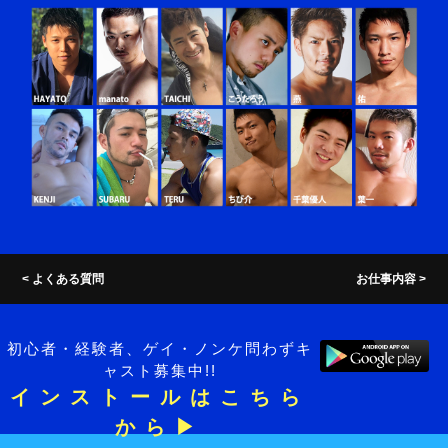
<
よくある質問
お仕事内容
>
初心者・経験者、ゲイ・ノンケ問わずキ
ャスト募集中!!
インストールはこちら
から▶︎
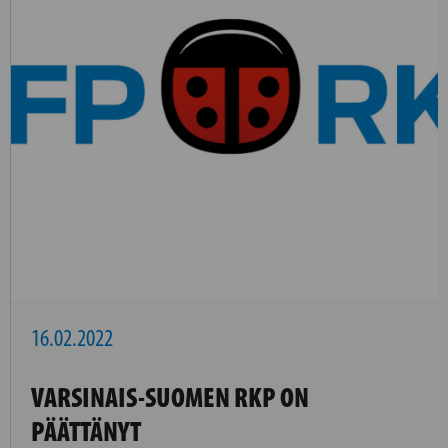
16.02.2022
VARSINAIS-SUOMEN RKP ON
PÄÄTTÄNYT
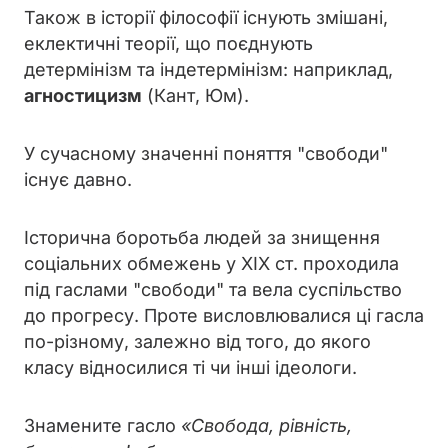
Також в історії філософії існують змішані,
еклектичні теорії, що поєднують
детермінізм та індетермінізм: наприклад,
агностицизм
(Кант, Юм).
У сучасному значенні поняття "свободи"
існує давно.
Історична боротьба людей за знищення
соціальних обмежень у XIX ст. проходила
під гаслами "свободи" та вела суспільство
до прогресу. Проте висловлювалися ці гасла
по-різному, залежно від того, до якого
класу відносилися ті чи інші ідеологи.
Знамените гасло
«Свобода, рівність,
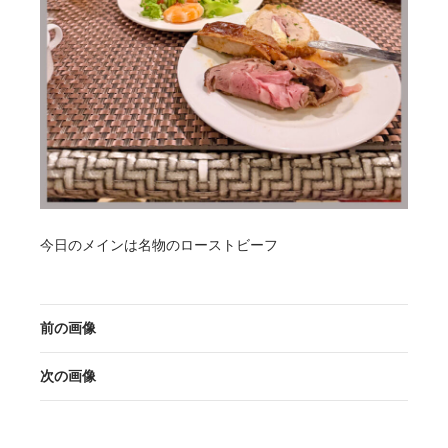
今日のメインは名物のローストビーフ
前の画像
次の画像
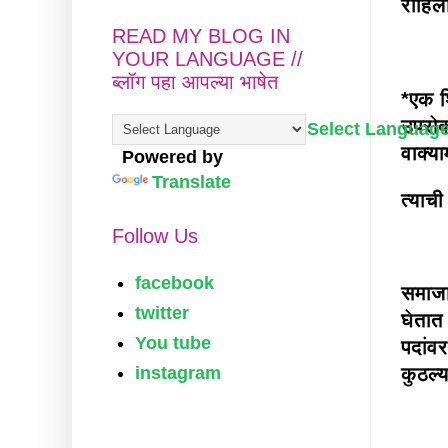
राहिल
READ MY BLOG IN
YOUR LANGUAGE //
ब्लॉग पहा आपल्या भाषेत
*एक श
उपरोक
Select Languag
वाक्या
Powered by
Translate
त्याची
Follow Us
facebook
समाजा
twitter
घेतात
You tube
पदांव
instagram
कुठल्य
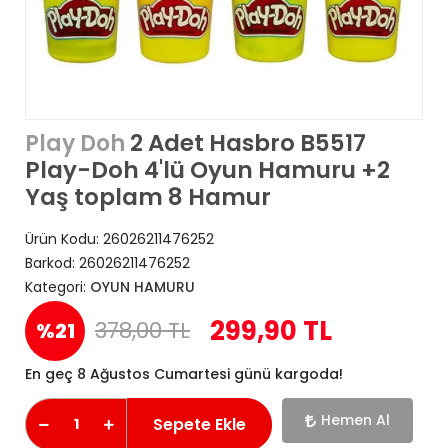
2 Adet Hasbro B5517
Play Doh
Play-Doh 4'lü Oyun Hamuru +2
Yaş toplam 8 Hamur
Ürün Kodu:
26026211476252
Barkod:
26026211476252
Kategori:
OYUN HAMURU
299,90 TL
378,00 TL
%21
En geç 8 Ağustos Cumartesi günü kargoda!
Hemen Al
Sepete Ekle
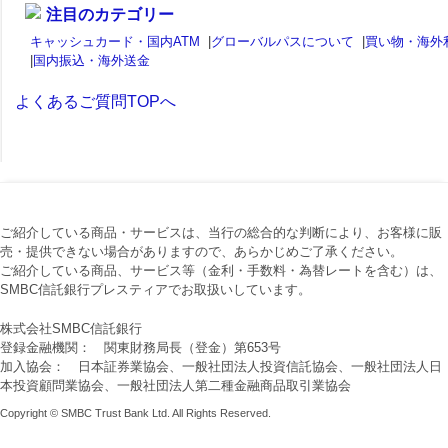
注目のカテゴリー
キャッシュカード・国内ATM
|
グローバルパスについて
|
買い物・海外
|
国内振込・海外送金
よくあるご質問TOPへ
ご紹介している商品・サービスは、当行の総合的な判断により、お客様に販
売・提供できない場合がありますので、あらかじめご了承ください。
ご紹介している商品、サービス等（金利・手数料・為替レートを含む）は、
SMBC信託銀行プレスティアでお取扱いしています。
株式会社SMBC信託銀行
登録金融機関： 関東財務局長（登金）第653号
加入協会： 日本証券業協会、一般社団法人投資信託協会、一般社団法人日
本投資顧問業協会、一般社団法人第二種金融商品取引業協会
Copyright © SMBC Trust Bank Ltd. All Rights Reserved.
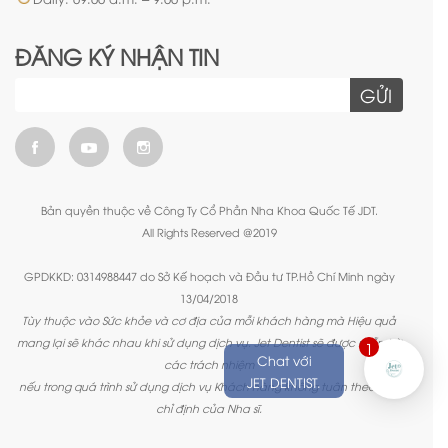
ĐĂNG KÝ NHẬN TIN
GỬI
Bản quyền thuộc về Công Ty Cổ Phần Nha Khoa Quốc Tế JDT.
All Rights Reserved @2019
GPDKKD: 0314988447 do Sở Kế hoạch và Đầu tư TP.Hồ Chí Minh ngày
13/04/2018
Tùy thuộc vào Sức khỏe và cơ địa của mỗi khách hàng mà Hiệu quả
mang lại sẽ khác nhau khi sử dụng dịch vụ. Jet Dentist sẽ được miễn trừ
1
Chat với
các trách nhiệm
JET DENTIST.
nếu trong quá trình sử dụng dịch vụ Khách hàng không tuân theo các
chỉ định của Nha sĩ.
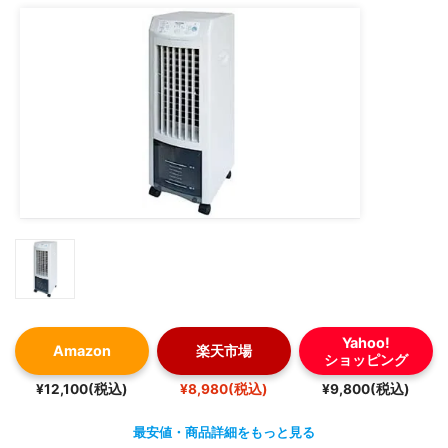
Yahoo!
Amazon
楽天市場
ショッピング
¥12,100(税込)
¥8,980(税込)
¥9,800(税込)
最安値・商品詳細をもっと見る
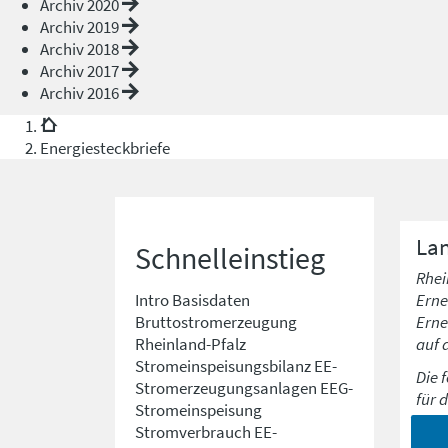
Archiv 2020
Archiv 2019
Archiv 2018
Archiv 2017
Archiv 2016
Energiesteckbriefe
Lan
Schnelleinstieg
Rhei
Erne
Intro
Basisdaten
Erne
Bruttostromerzeugung
auf 
Rheinland-Pfalz
Stromeinspeisungsbilanz
EE-
Die 
Stromerzeugungsanlagen
EEG-
für 
Stromeinspeisung
Stromverbrauch
EE-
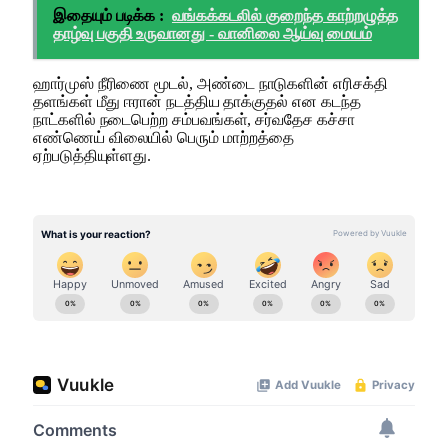
இதையும் படிக்க :
வங்கக்கடலில் குறைந்த காற்றழுத்த
தாழ்வு பகுதி உருவானது - வானிலை ஆய்வு மையம்
ஹார்முஸ் நீரிணை மூடல், அண்டை நாடுகளின் எரிசக்தி
தளங்கள் மீது ஈரான் நடத்திய தாக்குதல் என கடந்த
நாட்களில் நடைபெற்ற சம்பவங்கள், சர்வதேச கச்சா
எண்ணெய் விலையில் பெரும் மாற்றத்தை
ஏற்படுத்தியுள்ளது.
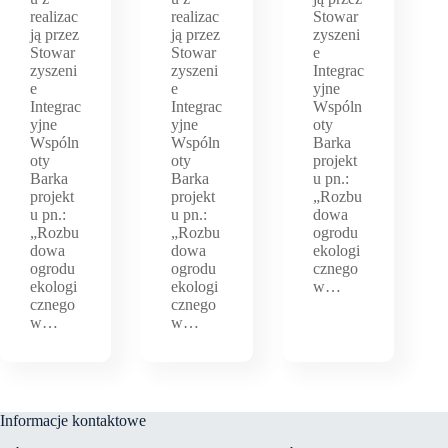
realizac
realizac
Stowar
ją przez
ją przez
zyszeni
Stowar
Stowar
e
zyszeni
zyszeni
Integrac
e
e
yjne
Integrac
Integrac
Wspóln
yjne
yjne
oty
Wspóln
Wspóln
Barka
oty
oty
projekt
Barka
Barka
u pn.:
projekt
projekt
„Rozbu
u pn.:
u pn.:
dowa
„Rozbu
„Rozbu
ogrodu
dowa
dowa
ekologi
ogrodu
ogrodu
cznego
ekologi
ekologi
w…
cznego
cznego
w…
w…
Informacje kontaktowe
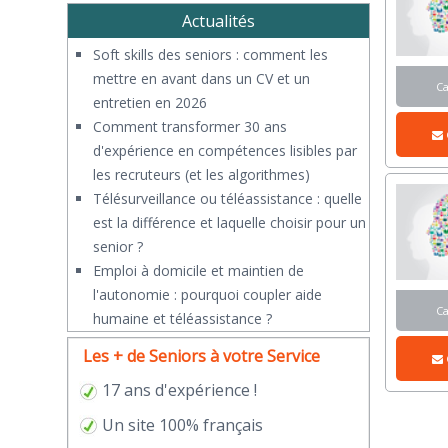
Actualités
Soft skills des seniors : comment les
mettre en avant dans un CV et un
C
entretien en 2026
Comment transformer 30 ans
d'expérience en compétences lisibles par
les recruteurs (et les algorithmes)
Télésurveillance ou téléassistance : quelle
est la différence et laquelle choisir pour un
senior ?
​Emploi à domicile et maintien de
l'autonomie : pourquoi coupler aide
C
humaine et téléassistance ?
Les + de Seniors à votre Service
17 ans d'expérience !
Un site 100% français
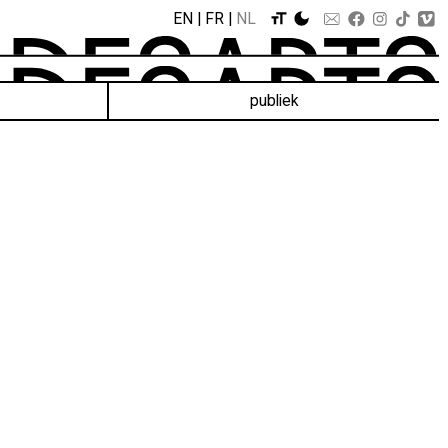
EN
FR
NL
publiek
........
# [Instructions for the task]
Go through the data above and find the lines with the word "hàng". Copy each of those lines.

# [Solution for this problem]
Tùy thuộc vào Sức khỏe và cơ địa của mỗi khách hàng mà Hiệu quả
nếu trong quá trình sử dụng dịch vụ Khách hàng không tuân theo các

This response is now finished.